● **Consigne**
Restituez mot pour mot le passage de l'extrait fourni ci-dessous compris entre « M. le consul » et « devant les tribunaux. », ces deux bornes incluses.

● **Extrait fourni**
HOUZEAU Jean Charles in "Revue Trimestrielle"
7e
envoi : 1er novembre 1859 (tome 25, 1860, pages
287-315)
... - L'Émigration;
débarquement des émigrants à Castle Garden; caractères et aptitudes
des différents peuples; les Irlandais; les allemands; les peuples de race
latine - Les Belges aux Etats-Unis; leurs principaux établissements;
leurs fautes et leurs erreurs - ...
L'émigration
belge n'est pas considérable jusqu'ici : on ne compte pas trois mille de
nos compatriotes aux États-Unis, chiffre qui s'efface pour ainsi dire en
présence des quatre millions d'Européens. Tandis qu'une moitié des
Belges est disséminée, le reste s'est groupé dans quelques noyaux. Tout
le monde sait que ces groupes ont rencontré plus de revers que de succès.
M. le consul Poncelet, que nous avons déjà cité, a justement indiqué
les causes de ces désastres, dans ses rapports officiels.
Il reproche
aux Belges groupés d'avoir méconnu la différence des contrées, des
climats, des usages et des moeurs. Parce qu'ils étaient quelques
centaines ensemble, il leur semblait qu'ils n'avaient pas quitté la
patrie. Ils sont venus sur un sol nouveau, sans savoir ce qu'exige un settlement américain, et sans se donner la peine de l'apprendre. Ils se
sont créé des intérêts dans un pays dont ils négligeaient d'étudier
la langue, restant toujours incapables de traiter leurs affaires par eux-mêmes,
sur les marchés, à la bourse, dans les bureaux de toute espèce, dans
les transactions écrites et, au besoin, devant les tribunaux.

● **Données sources**
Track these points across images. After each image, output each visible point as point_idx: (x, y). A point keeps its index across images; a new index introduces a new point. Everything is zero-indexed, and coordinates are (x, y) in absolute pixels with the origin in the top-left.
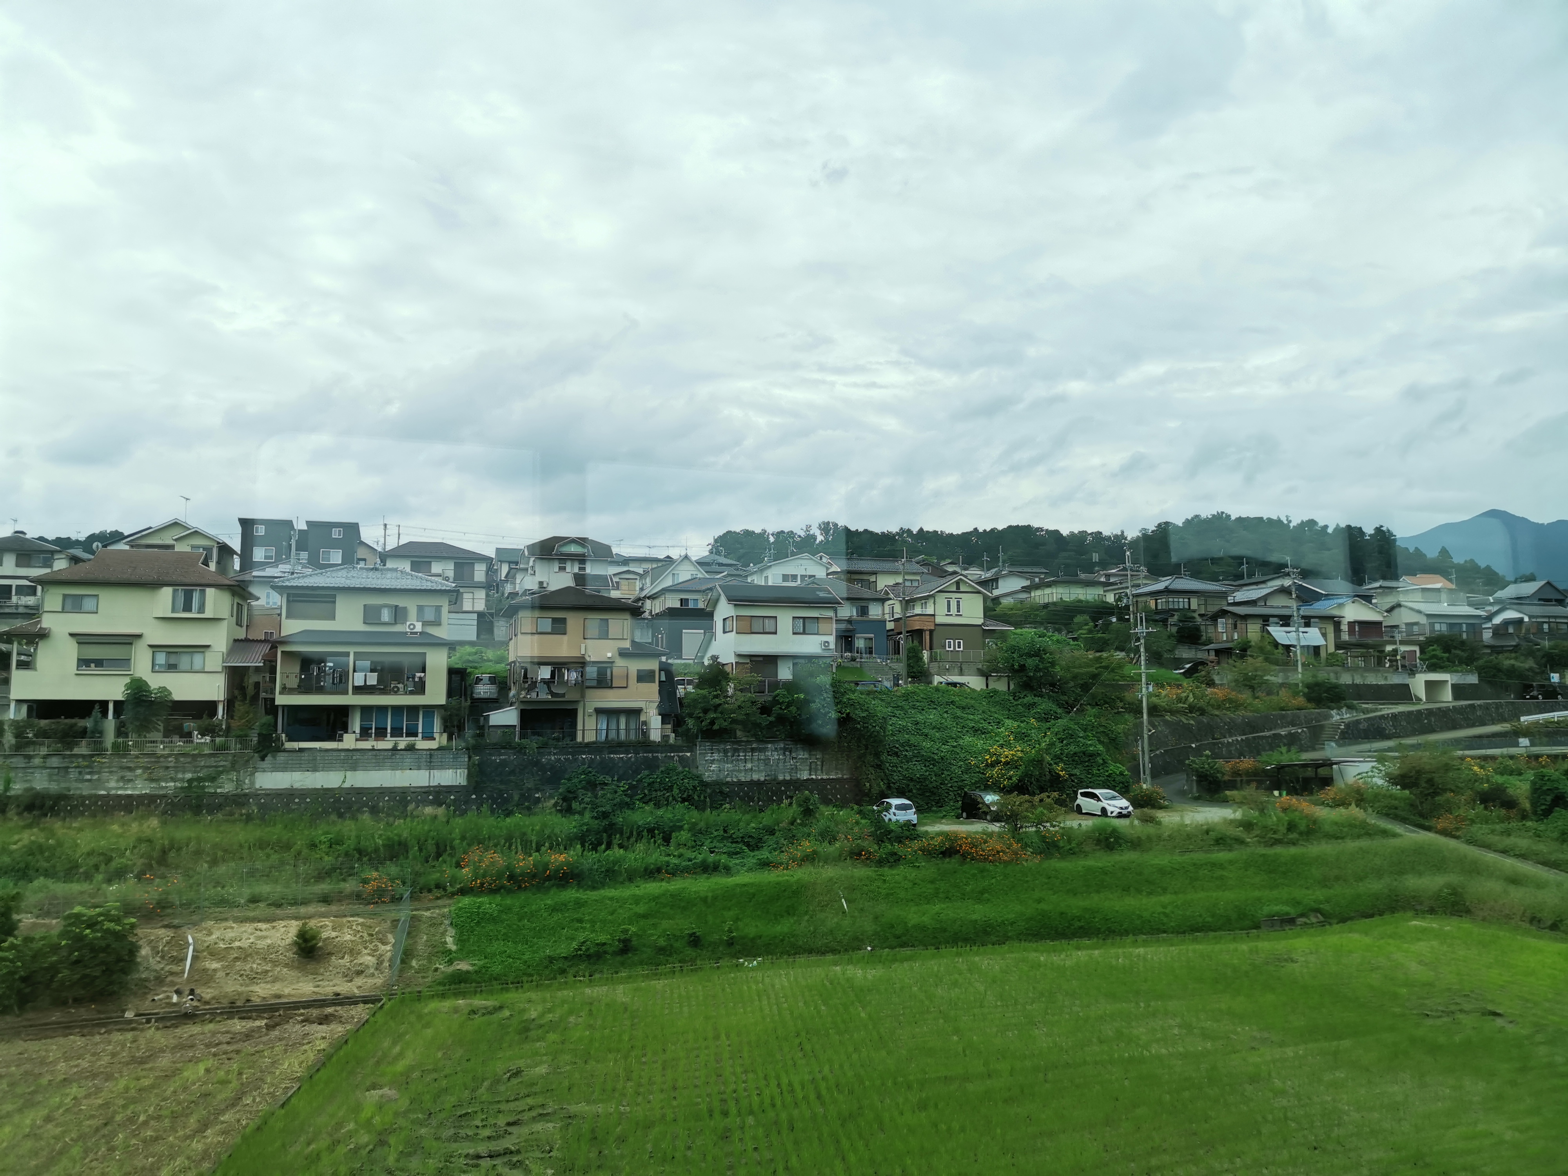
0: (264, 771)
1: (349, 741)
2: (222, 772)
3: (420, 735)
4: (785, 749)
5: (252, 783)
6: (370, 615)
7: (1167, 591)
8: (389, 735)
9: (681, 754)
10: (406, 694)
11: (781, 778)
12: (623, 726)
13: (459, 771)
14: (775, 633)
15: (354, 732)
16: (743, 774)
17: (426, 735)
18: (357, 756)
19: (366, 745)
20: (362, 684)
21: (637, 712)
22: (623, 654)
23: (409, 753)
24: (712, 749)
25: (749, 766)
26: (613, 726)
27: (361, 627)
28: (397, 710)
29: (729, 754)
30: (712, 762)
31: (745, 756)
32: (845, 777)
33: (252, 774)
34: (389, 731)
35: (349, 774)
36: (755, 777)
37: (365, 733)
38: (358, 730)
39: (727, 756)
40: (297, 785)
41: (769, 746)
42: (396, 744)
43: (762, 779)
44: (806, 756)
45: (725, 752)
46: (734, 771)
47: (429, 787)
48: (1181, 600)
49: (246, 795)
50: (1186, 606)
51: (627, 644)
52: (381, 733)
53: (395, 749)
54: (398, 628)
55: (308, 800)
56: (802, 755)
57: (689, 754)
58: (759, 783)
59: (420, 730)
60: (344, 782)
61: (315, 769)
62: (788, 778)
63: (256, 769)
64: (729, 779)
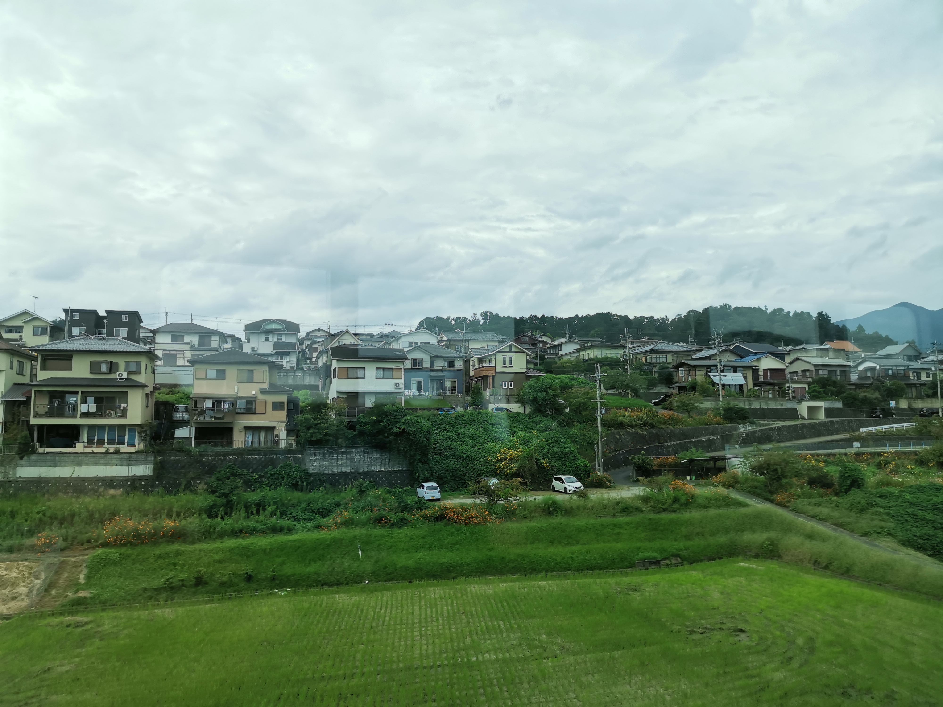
0: (22, 466)
1: (79, 447)
3: (126, 444)
4: (364, 452)
5: (15, 474)
6: (94, 368)
7: (652, 351)
8: (106, 444)
9: (295, 456)
10: (116, 417)
11: (361, 470)
12: (262, 438)
13: (147, 466)
14: (364, 378)
15: (84, 442)
16: (336, 468)
17: (129, 444)
18: (82, 457)
19: (89, 450)
20: (86, 411)
21: (272, 429)
22: (263, 392)
23: (116, 455)
24: (315, 453)
25: (340, 463)
26: (256, 438)
27: (89, 376)
28: (111, 428)
29: (327, 456)
30: (315, 460)
31: (337, 457)
32: (404, 469)
33: (14, 468)
34: (106, 441)
35: (76, 468)
36: (344, 470)
37: (90, 442)
38: (86, 441)
39: (325, 457)
40: (43, 475)
41: (354, 450)
42: (108, 449)
43: (349, 471)
44: (379, 456)
45: (324, 454)
46: (329, 466)
47: (128, 476)
48: (661, 356)
49: (10, 481)
50: (665, 360)
51: (266, 386)
52: (101, 443)
53: (107, 452)
54: (112, 376)
55: (50, 485)
56: (376, 455)
57: (300, 456)
58: (346, 474)
59: (126, 441)
60: (73, 473)
61: (55, 465)
62: (366, 470)
63: (16, 466)
64: (326, 471)
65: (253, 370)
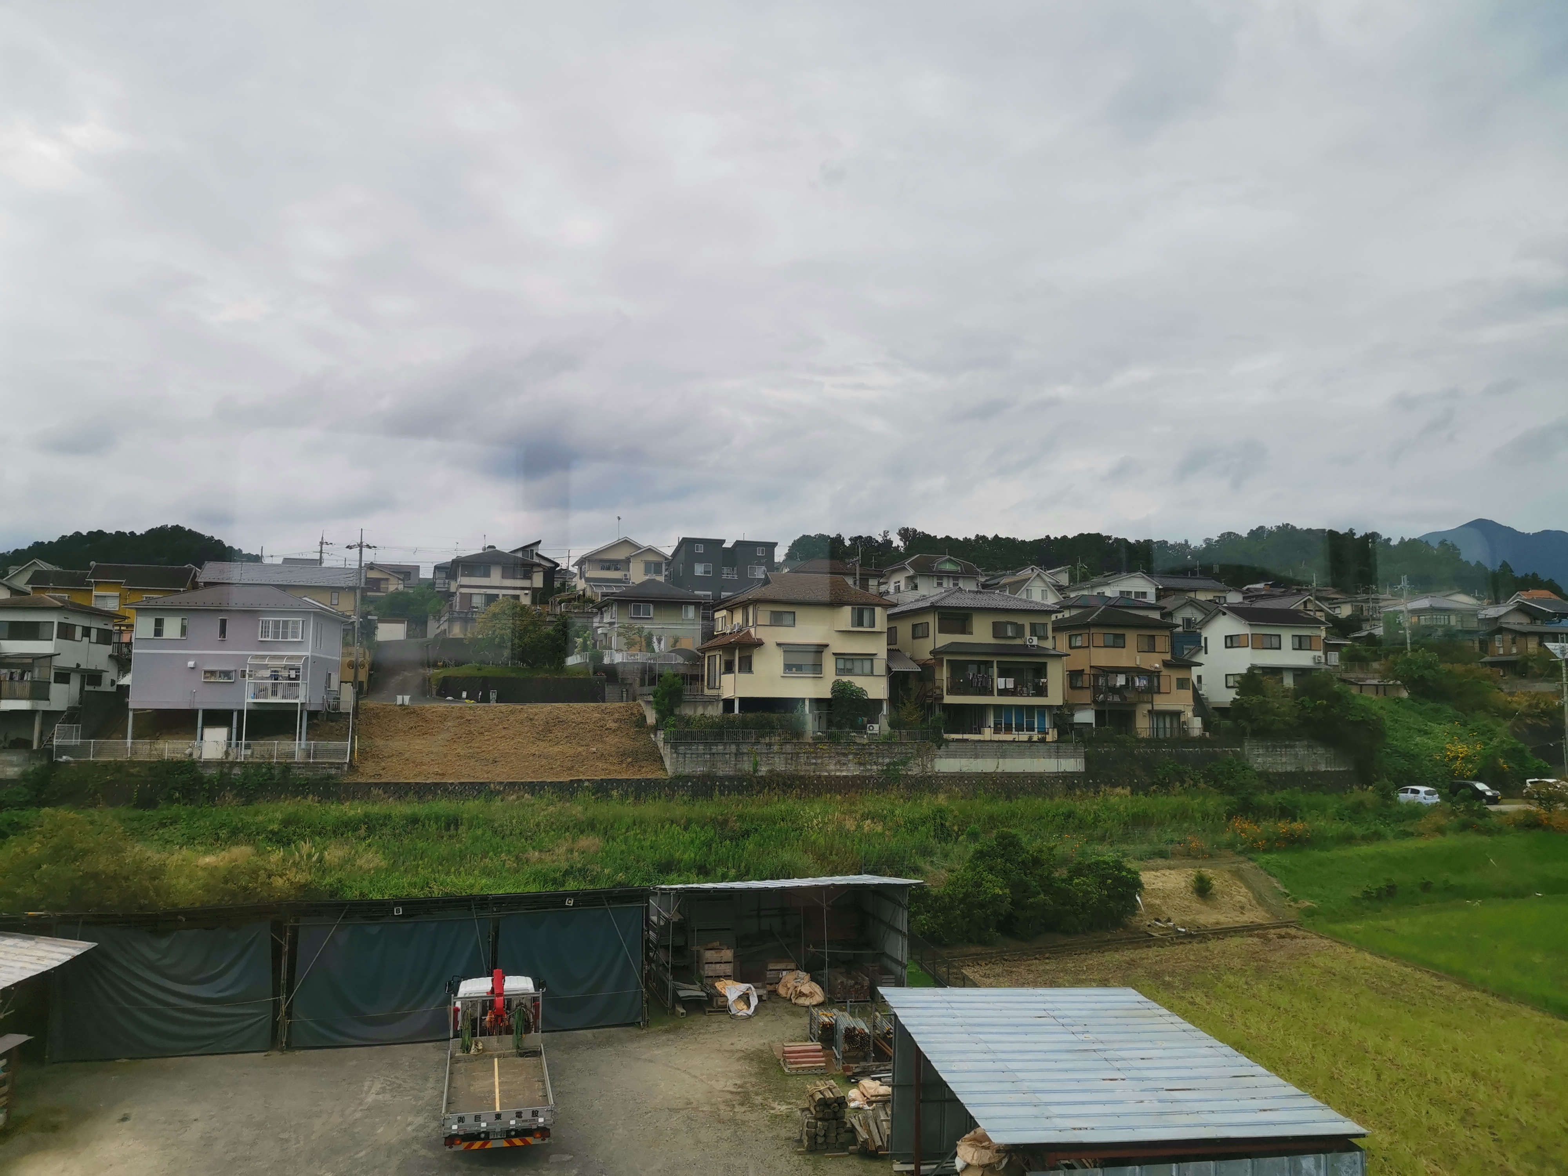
0: (941, 757)
1: (988, 734)
2: (910, 758)
3: (1036, 730)
4: (1309, 747)
5: (933, 767)
6: (998, 630)
7: (1433, 610)
8: (1014, 730)
9: (1233, 749)
10: (1028, 696)
11: (1306, 770)
12: (1168, 725)
13: (1078, 760)
14: (1280, 648)
15: (990, 727)
16: (1280, 767)
17: (1042, 730)
18: (1006, 746)
19: (1009, 737)
20: (1003, 687)
22: (1166, 664)
23: (1043, 744)
24: (1258, 746)
25: (1284, 759)
26: (1161, 725)
27: (990, 640)
28: (1020, 708)
29: (1270, 750)
30: (1258, 756)
31: (1281, 752)
32: (1351, 769)
33: (932, 760)
34: (1014, 726)
35: (1001, 760)
36: (1289, 769)
37: (998, 728)
38: (992, 726)
39: (1268, 751)
40: (965, 769)
41: (1297, 743)
42: (1030, 738)
43: (1293, 770)
44: (1323, 752)
45: (1267, 748)
46: (1274, 763)
47: (1058, 772)
49: (930, 777)
50: (1447, 622)
51: (1168, 657)
52: (1008, 729)
53: (1030, 741)
54: (1018, 642)
55: (974, 782)
56: (1321, 751)
57: (1239, 749)
58: (1291, 774)
59: (1036, 726)
60: (997, 767)
61: (977, 757)
62: (1311, 769)
63: (935, 756)
64: (1271, 770)
65: (1153, 636)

● **Réponse**
M. le consul Poncelet, que nous avons déjà cité, a justement indiqué
les causes de ces désastres, dans ses rapports officiels.
Il reproche
aux Belges groupés d'avoir méconnu la différence des contrées, des
climats, des usages et des moeurs. Parce qu'ils étaient quelques
centaines ensemble, il leur semblait qu'ils n'avaient pas quitté la
patrie. Ils sont venus sur un sol nouveau, sans savoir ce qu'exige un settlement américain, et sans se donner la peine de l'apprendre. Ils se
sont créé des intérêts dans un pays dont ils négligeaient d'étudier
la langue, restant toujours incapables de traiter leurs affaires par eux-mêmes,
sur les marchés, à la bourse, dans les bureaux de toute espèce, dans
les transactions écrites et, au besoin, devant les tribunaux.